* START INFORMATION SUPPLIED *

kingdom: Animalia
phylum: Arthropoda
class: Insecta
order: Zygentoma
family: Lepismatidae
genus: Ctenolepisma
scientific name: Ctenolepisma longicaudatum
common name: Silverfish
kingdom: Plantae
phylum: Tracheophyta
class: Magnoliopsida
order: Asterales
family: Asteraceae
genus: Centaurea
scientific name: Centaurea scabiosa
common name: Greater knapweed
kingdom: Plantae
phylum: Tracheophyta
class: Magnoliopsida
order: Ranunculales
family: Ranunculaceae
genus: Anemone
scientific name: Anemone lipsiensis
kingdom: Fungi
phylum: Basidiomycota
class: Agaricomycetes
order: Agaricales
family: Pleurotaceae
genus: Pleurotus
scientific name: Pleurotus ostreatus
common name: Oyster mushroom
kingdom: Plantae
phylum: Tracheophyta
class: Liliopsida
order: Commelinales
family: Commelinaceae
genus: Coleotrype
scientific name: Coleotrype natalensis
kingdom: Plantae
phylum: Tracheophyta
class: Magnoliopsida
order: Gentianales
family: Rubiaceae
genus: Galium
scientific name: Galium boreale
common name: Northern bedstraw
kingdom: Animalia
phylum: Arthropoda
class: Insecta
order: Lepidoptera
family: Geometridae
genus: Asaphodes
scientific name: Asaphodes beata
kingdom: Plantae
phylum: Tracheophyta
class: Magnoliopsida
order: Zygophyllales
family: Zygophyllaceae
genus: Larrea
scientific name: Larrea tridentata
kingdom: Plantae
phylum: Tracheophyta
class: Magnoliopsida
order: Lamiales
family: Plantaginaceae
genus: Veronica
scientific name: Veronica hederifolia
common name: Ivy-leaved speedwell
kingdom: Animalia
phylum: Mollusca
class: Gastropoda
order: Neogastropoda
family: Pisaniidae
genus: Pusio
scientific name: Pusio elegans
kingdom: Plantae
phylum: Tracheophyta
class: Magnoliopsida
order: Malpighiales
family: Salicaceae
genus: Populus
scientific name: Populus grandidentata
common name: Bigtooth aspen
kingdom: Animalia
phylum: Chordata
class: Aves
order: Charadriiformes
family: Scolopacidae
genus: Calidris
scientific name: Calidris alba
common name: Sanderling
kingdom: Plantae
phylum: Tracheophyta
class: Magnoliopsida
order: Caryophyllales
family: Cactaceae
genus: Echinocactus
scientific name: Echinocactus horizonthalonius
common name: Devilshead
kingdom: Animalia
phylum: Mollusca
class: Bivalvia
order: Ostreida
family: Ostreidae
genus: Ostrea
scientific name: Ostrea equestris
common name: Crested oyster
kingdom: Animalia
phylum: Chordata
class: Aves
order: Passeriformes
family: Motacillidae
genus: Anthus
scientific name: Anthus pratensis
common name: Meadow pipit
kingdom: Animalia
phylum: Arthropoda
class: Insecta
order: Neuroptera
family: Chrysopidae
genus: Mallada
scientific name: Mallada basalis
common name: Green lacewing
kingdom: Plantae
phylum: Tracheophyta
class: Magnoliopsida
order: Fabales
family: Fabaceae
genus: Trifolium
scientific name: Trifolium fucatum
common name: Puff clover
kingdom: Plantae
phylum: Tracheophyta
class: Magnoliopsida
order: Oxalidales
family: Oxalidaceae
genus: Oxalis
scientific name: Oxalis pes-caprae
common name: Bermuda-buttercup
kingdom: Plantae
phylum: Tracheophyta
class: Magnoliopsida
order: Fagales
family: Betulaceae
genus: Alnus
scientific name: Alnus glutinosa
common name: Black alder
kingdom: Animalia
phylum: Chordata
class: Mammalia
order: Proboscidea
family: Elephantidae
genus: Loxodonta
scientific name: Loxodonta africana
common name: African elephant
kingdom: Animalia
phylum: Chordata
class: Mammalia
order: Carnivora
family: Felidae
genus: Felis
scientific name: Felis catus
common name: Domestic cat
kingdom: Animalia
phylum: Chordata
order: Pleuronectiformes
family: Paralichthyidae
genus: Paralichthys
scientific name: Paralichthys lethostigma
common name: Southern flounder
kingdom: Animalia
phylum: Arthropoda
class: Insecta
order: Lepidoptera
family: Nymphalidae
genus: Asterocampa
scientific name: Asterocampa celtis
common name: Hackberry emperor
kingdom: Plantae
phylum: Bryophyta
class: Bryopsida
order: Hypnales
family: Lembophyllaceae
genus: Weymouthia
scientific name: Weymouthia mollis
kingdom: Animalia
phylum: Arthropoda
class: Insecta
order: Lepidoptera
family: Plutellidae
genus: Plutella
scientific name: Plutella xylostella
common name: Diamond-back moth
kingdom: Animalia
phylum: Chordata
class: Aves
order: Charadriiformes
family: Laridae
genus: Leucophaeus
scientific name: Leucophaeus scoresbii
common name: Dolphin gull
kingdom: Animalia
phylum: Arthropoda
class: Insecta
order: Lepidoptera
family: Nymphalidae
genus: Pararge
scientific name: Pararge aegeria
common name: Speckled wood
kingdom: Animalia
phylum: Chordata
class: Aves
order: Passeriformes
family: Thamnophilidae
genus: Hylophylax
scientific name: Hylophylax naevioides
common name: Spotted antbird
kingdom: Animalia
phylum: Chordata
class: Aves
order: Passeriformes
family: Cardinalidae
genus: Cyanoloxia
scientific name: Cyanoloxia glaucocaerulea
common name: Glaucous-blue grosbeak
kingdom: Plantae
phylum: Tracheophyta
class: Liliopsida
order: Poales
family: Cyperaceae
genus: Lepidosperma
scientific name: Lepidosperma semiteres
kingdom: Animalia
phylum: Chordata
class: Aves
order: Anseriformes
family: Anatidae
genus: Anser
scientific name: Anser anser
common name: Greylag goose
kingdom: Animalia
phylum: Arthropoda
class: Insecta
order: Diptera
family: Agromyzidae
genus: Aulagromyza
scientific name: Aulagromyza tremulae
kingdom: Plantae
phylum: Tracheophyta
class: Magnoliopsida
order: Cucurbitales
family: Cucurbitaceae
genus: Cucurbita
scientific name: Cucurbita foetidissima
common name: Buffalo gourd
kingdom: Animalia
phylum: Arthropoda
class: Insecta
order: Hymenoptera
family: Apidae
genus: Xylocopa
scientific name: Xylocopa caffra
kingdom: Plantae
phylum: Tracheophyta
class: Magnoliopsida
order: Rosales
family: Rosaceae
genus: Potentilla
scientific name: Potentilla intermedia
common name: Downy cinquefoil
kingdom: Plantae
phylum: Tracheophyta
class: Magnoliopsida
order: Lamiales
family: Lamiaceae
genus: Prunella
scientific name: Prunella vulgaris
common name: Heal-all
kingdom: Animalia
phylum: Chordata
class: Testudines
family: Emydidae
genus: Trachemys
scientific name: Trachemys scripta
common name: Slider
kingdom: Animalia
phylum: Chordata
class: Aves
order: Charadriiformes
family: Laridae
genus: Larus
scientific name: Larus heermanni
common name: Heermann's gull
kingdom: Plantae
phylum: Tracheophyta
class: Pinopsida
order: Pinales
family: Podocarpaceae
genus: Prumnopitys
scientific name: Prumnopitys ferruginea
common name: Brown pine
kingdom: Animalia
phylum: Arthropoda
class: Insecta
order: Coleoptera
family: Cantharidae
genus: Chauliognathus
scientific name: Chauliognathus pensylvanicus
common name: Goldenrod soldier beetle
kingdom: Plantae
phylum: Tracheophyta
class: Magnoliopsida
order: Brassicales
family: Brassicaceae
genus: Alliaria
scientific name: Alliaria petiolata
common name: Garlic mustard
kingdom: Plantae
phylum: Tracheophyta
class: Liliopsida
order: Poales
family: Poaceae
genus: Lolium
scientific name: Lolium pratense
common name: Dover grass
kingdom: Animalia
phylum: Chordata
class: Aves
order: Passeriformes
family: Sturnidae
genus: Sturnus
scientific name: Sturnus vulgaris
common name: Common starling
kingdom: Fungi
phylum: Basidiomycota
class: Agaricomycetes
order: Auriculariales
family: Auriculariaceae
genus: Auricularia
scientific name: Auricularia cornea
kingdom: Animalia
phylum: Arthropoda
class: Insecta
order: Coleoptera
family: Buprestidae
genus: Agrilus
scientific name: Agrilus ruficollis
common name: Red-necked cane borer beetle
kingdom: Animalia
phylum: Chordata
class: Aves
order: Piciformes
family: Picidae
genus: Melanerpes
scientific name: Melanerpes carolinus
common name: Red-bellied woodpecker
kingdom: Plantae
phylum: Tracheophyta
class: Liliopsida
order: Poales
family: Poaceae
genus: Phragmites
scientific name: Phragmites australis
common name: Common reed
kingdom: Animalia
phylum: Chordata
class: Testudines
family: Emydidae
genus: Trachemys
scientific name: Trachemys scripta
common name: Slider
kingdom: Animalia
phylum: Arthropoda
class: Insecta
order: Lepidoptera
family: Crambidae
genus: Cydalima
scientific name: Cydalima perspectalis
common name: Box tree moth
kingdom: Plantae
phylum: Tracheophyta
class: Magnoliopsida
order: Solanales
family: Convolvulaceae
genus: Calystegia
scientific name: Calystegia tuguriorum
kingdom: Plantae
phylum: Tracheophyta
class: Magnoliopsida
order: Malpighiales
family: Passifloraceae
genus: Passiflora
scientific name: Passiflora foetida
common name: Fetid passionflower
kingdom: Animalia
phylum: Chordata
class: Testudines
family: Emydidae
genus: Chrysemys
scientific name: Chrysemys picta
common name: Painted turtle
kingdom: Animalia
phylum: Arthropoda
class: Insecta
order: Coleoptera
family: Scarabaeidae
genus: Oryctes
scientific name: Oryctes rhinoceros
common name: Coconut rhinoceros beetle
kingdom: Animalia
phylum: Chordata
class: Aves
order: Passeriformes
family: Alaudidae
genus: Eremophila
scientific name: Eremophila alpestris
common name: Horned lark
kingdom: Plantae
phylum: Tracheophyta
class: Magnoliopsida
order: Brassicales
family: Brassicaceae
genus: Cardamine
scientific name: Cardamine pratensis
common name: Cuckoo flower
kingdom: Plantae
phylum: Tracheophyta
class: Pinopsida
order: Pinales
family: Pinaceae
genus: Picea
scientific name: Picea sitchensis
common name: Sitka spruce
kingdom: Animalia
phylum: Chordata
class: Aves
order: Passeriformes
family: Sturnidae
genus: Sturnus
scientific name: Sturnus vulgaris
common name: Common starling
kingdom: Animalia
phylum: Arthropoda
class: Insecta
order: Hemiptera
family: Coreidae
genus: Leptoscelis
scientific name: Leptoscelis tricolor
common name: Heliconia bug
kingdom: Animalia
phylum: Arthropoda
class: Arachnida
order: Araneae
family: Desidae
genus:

* END INFORMATION SUPPLIED *

PROBLEM REQUIREMENTS => Starting with the line that contains "scientific name: Hylophylax naevioides" and going on through the line that contains "family: Cyperaceae", print those lines of the items word for word and nothing else.

EXERCISE ANSWER =>
scientific name: Hylophylax naevioides
common name: Spotted antbird
kingdom: Animalia
phylum: Chordata
class: Aves
order: Passeriformes
family: Cardinalidae
genus: Cyanoloxia
scientific name: Cyanoloxia glaucocaerulea
common name: Glaucous-blue grosbeak
kingdom: Plantae
phylum: Tracheophyta
class: Liliopsida
order: Poales
family: Cyperaceae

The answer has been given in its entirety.